Cyclic nitrogen compound with formula HN5

Pentazole is an aromatic molecule consisting of a five-membered ring with all nitrogen atoms, one of which is bonded to a hydrogen atom. It has the molecular formula HN5. Although strictly speaking a homocyclic, inorganic compound, pentazole has historically been classed as the last in a series of heterocyclic azole compounds containing one to five nitrogen atoms. This set contains pyrrole, imidazole, pyrazole, triazoles, tetrazole, and pentazole.

==Derivatives==
Substituted analogs of pentazole are collectively known as pentazoles. As a class, they are unstable and often highly explosive compounds. The first pentazole synthesized was phenylpentazole, where the pentazole ring is highly stabilized by conjugation with the phenyl ring. The derivative 4-dimethylaminophenylpentazole is among the most stable pentazole compounds known, although it still decomposes at temperatures over 50 °C. It is known that electron-donating groups stabilize aryl pentazole compounds.

== Ions ==
The cyclic pentazolium cation (N_{5}^{+}) is not known due to its probable antiaromatic character; whereas the open-chained pentazenium cation (N_{5}^{+}) is known. Butler et al. first demonstrated the presence of the cyclic N_{5}^{−} in solution through the decomposition of substituted aryl pentazoles at low temperature. The presence of N_{5}H and N_{5}^{−} (held in solution through the interaction with zinc ions) was proven primarily using ^{15}N NMR techniques of the decomposition products. These results were initially challenged by some authors, but subsequent experiments involving the detailed analysis of the decomposition products, complemented by computational studies, bore out the initial conclusion. The pentazolide anion is not expected to last longer than a few seconds in aqueous solution without the aid of complexing agents. The discovery of pentazoles spurred attempts to create all-nitrogen salts such as N_{5}^{+}N_{5}^{−}, which should be highly potent propellants for space travel.

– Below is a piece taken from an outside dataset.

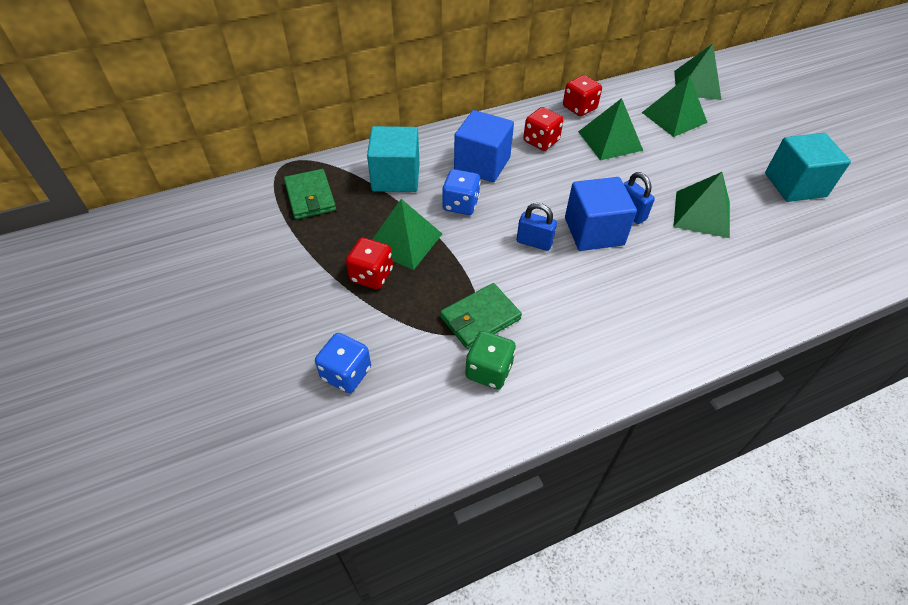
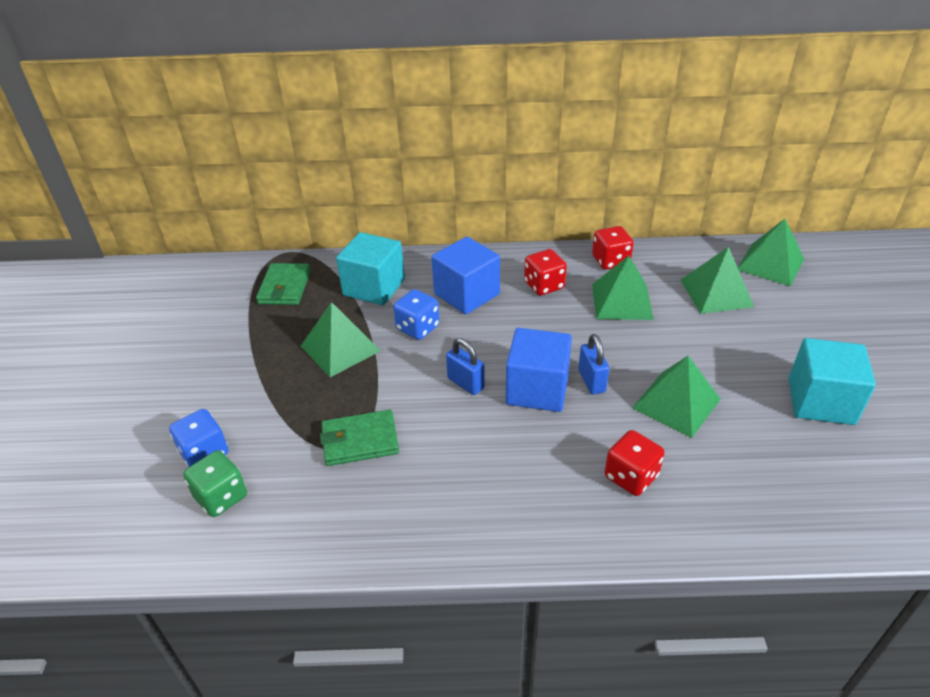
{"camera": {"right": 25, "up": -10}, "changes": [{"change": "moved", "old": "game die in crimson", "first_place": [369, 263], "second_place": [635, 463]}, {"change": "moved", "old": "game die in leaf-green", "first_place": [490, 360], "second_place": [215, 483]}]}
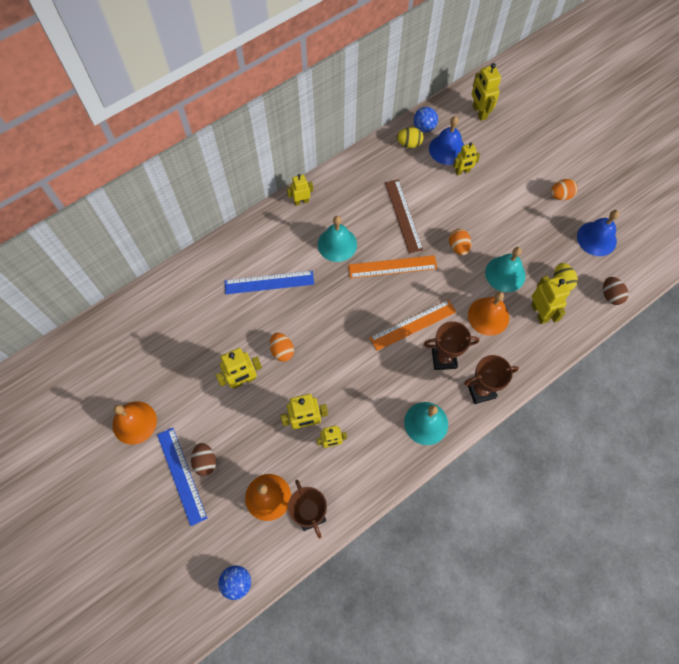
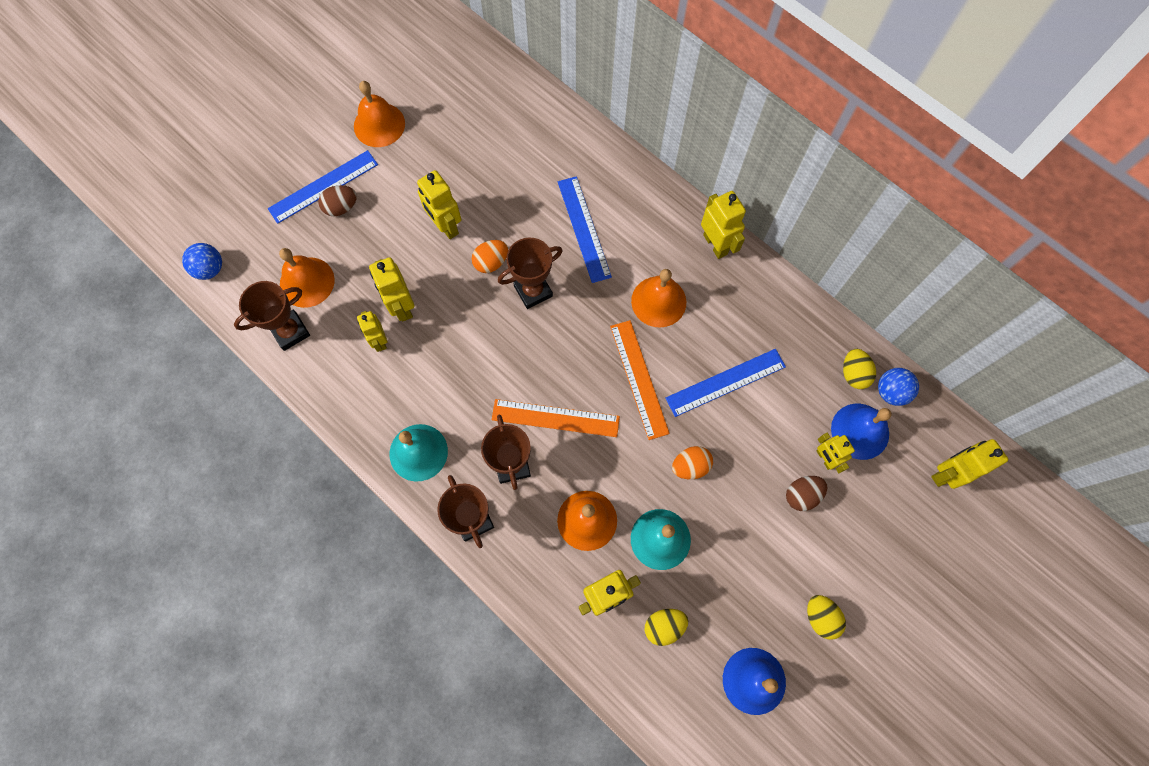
{"camera": {"right": 80, "up": 5}, "changes": [{"change": "resized", "old": "robot in bright yellow", "first_place": [300, 190], "second_place": [723, 225], "factor": 1.5}, {"change": "recoloured", "old": "hand bell in turquoise", "new": "hand bell in orange-coloured", "first_place": [337, 239], "second_place": [658, 298]}, {"change": "turned", "old": "measuring stick in orange-coloured", "first_place": [412, 325], "second_place": [556, 418], "degrees": -45}, {"change": "recoloured", "old": "measuring stick in brown", "new": "measuring stick in cobalt", "first_place": [404, 216], "second_place": [725, 383]}, {"change": "recoloured", "old": "egg shape in orange-coloured", "new": "egg shape in bright yellow", "first_place": [564, 189], "second_place": [826, 617]}, {"change": "moved", "old": "egg shape in brown", "first_place": [616, 291], "second_place": [806, 493]}, {"change": "added", "new": "trophy in brown", "second_place": [530, 273]}]}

In 2002, the pentazolate anion was first detected with electrospray ionization mass spectrometry In 2016, the ion was also detected in solution. In 2017, white cubic crystals of the pentazolate salt, (N_{5})_{6}(H_{3}O)_{3}(NH_{4})_{4}Cl were announced. In this salt, the N_{5}^{−} rings are planar. The bond lengths in the ring are 1.309 Å, 1.310 Å, 1.310 Å, 1.324 Å, and 1.324 Å. When heated, the salt is stable up to 117 °C, and over this temperature it decomposes to ammonium azide.

== High-pressure literature ==
Under extreme pressure conditions, the pentazolate ion was also synthesized. It was first obtained in 2016 in the form of the CsN_{5} salt by compressing and laser-heating a mixture of CsN_{3} embedded in molecular N_{2} at 60 GPa. Following the pressure release, it was found metastable down to 18 GPa. In 2018, another team reported the high pressure synthesis of LiN_{5} above 45 GPa from a pure lithium surrounded by molecular nitrogen. This compound could be retained down to ambient conditions after the complete release of pressure.